[Data extracted from a collection]
■ ■ ■ ■ ■ ■ ■

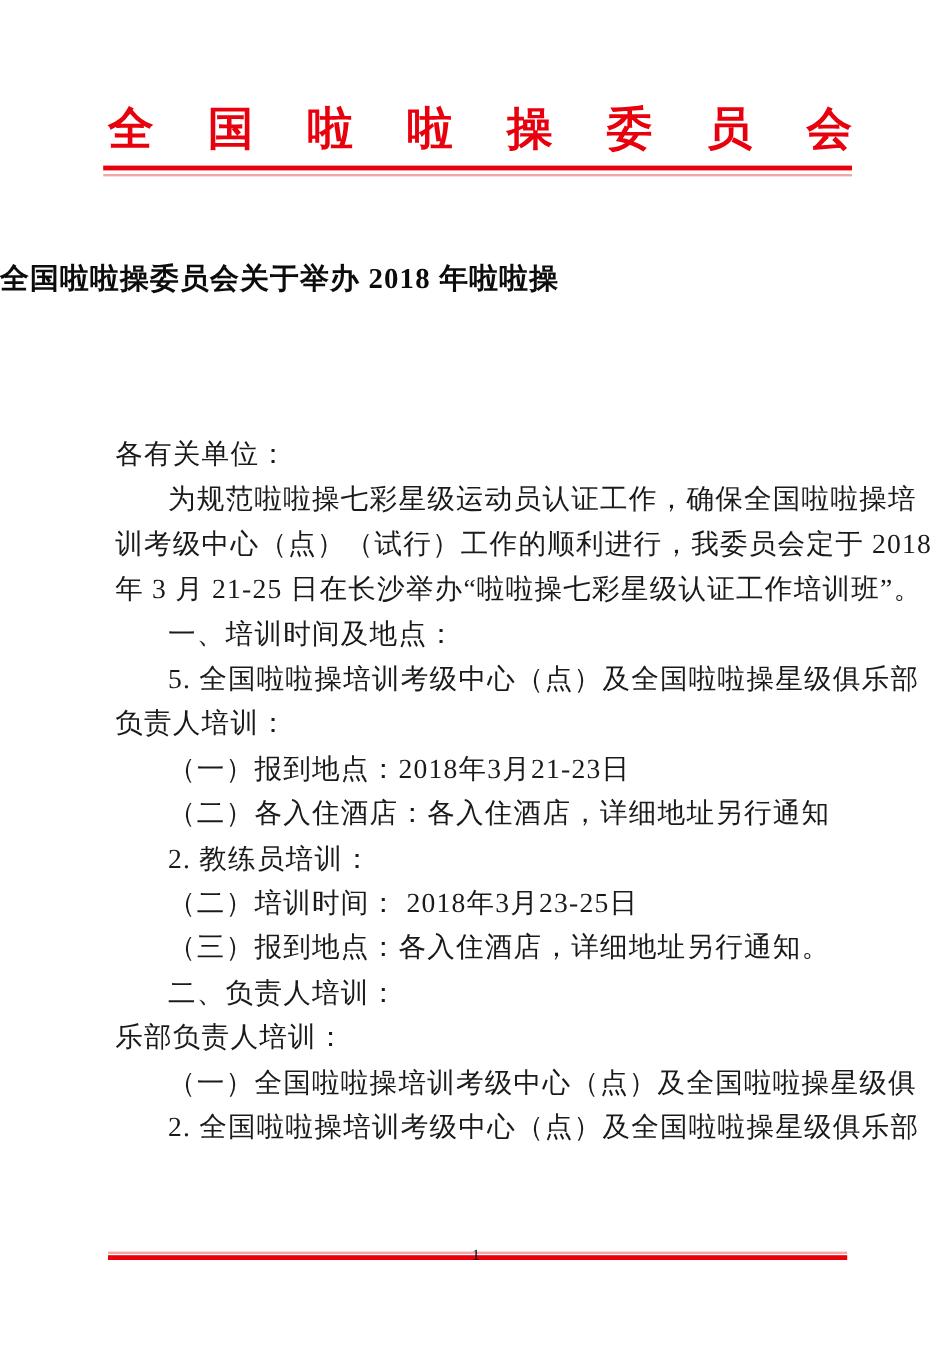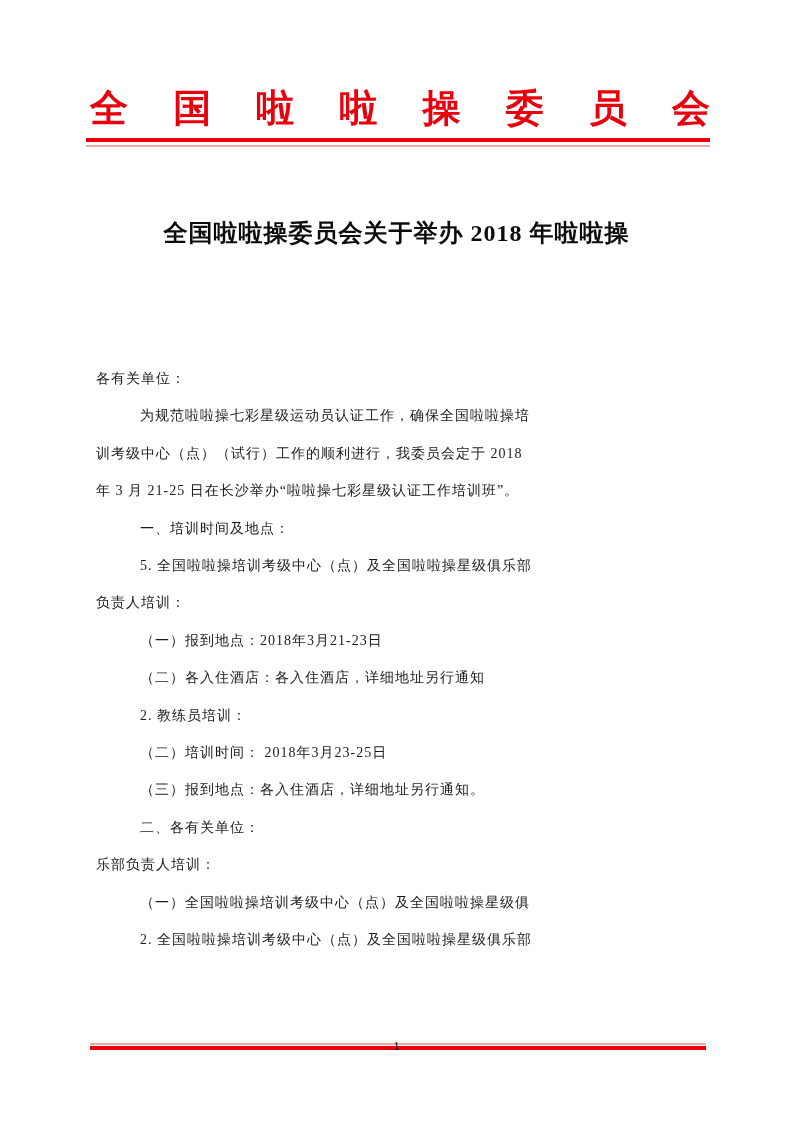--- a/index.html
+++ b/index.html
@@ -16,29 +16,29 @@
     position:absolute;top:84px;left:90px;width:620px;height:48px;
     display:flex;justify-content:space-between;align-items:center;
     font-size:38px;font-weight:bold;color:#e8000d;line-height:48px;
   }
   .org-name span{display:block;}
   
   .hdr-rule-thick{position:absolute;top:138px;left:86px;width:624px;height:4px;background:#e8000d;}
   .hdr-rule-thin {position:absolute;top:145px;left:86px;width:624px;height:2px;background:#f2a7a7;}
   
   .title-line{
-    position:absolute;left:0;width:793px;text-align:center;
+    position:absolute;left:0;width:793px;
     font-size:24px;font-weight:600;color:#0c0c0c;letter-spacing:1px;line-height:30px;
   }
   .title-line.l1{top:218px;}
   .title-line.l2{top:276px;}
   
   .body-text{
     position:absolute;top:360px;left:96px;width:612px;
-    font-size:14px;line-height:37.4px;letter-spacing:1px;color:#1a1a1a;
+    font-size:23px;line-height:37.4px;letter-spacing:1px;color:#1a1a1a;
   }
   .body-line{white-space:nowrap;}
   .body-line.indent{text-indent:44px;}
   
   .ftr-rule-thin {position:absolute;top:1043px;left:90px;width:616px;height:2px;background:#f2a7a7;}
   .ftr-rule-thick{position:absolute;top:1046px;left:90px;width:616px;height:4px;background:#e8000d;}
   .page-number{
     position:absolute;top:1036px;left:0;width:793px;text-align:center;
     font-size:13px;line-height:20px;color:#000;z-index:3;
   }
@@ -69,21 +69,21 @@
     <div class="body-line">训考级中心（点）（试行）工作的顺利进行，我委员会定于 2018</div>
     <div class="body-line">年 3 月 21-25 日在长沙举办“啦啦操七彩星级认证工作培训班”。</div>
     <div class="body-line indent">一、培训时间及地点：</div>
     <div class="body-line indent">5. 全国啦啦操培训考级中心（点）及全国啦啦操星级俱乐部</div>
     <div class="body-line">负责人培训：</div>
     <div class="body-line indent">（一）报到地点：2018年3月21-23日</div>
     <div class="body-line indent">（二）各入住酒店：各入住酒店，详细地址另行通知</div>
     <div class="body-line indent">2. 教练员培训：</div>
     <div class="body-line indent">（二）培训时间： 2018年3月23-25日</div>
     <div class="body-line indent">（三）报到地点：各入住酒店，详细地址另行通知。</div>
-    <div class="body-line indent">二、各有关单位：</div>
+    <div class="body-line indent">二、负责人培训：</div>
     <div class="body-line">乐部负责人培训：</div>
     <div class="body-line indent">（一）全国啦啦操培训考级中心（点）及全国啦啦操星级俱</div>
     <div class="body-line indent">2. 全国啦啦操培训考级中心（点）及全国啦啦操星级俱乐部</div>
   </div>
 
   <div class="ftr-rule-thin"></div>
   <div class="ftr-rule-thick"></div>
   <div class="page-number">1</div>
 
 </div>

■ ■ ■ ■ ■ ■ ■

* _Task goal_:
Text only, no pictures: copy every entry exactly.

* _Exercise result_:
--- a/index.html
+++ b/index.html
@@ -16,29 +16,29 @@
     position:absolute;top:84px;left:90px;width:620px;height:48px;
     display:flex;justify-content:space-between;align-items:center;
     font-size:38px;font-weight:bold;color:#e8000d;line-height:48px;
   }
   .org-name span{display:block;}
   
   .hdr-rule-thick{position:absolute;top:138px;left:86px;width:624px;height:4px;background:#e8000d;}
   .hdr-rule-thin {position:absolute;top:145px;left:86px;width:624px;height:2px;background:#f2a7a7;}
   
   .title-line{
-    position:absolute;left:0;width:793px;text-align:center;
+    position:absolute;left:0;width:793px;
     font-size:24px;font-weight:600;color:#0c0c0c;letter-spacing:1px;line-height:30px;
   }
   .title-line.l1{top:218px;}
   .title-line.l2{top:276px;}
   
   .body-text{
     position:absolute;top:360px;left:96px;width:612px;
-    font-size:14px;line-height:37.4px;letter-spacing:1px;color:#1a1a1a;
+    font-size:23px;line-height:37.4px;letter-spacing:1px;color:#1a1a1a;
   }
   .body-line{white-space:nowrap;}
   .body-line.indent{text-indent:44px;}
   
   .ftr-rule-thin {position:absolute;top:1043px;left:90px;width:616px;height:2px;background:#f2a7a7;}
   .ftr-rule-thick{position:absolute;top:1046px;left:90px;width:616px;height:4px;background:#e8000d;}
   .page-number{
     position:absolute;top:1036px;left:0;width:793px;text-align:center;
     font-size:13px;line-height:20px;color:#000;z-index:3;
   }
@@ -69,21 +69,21 @@
     <div class="body-line">训考级中心（点）（试行）工作的顺利进行，我委员会定于 2018</div>
     <div class="body-line">年 3 月 21-25 日在长沙举办“啦啦操七彩星级认证工作培训班”。</div>
     <div class="body-line indent">一、培训时间及地点：</div>
     <div class="body-line indent">5. 全国啦啦操培训考级中心（点）及全国啦啦操星级俱乐部</div>
     <div class="body-line">负责人培训：</div>
     <div class="body-line indent">（一）报到地点：2018年3月21-23日</div>
     <div class="body-line indent">（二）各入住酒店：各入住酒店，详细地址另行通知</div>
     <div class="body-line indent">2. 教练员培训：</div>
     <div class="body-line indent">（二）培训时间： 2018年3月23-25日</div>
     <div class="body-line indent">（三）报到地点：各入住酒店，详细地址另行通知。</div>
-    <div class="body-line indent">二、各有关单位：</div>
+    <div class="body-line indent">二、负责人培训：</div>
     <div class="body-line">乐部负责人培训：</div>
     <div class="body-line indent">（一）全国啦啦操培训考级中心（点）及全国啦啦操星级俱</div>
     <div class="body-line indent">2. 全国啦啦操培训考级中心（点）及全国啦啦操星级俱乐部</div>
   </div>
 
   <div class="ftr-rule-thin"></div>
   <div class="ftr-rule-thick"></div>
   <div class="page-number">1</div>
 
 </div>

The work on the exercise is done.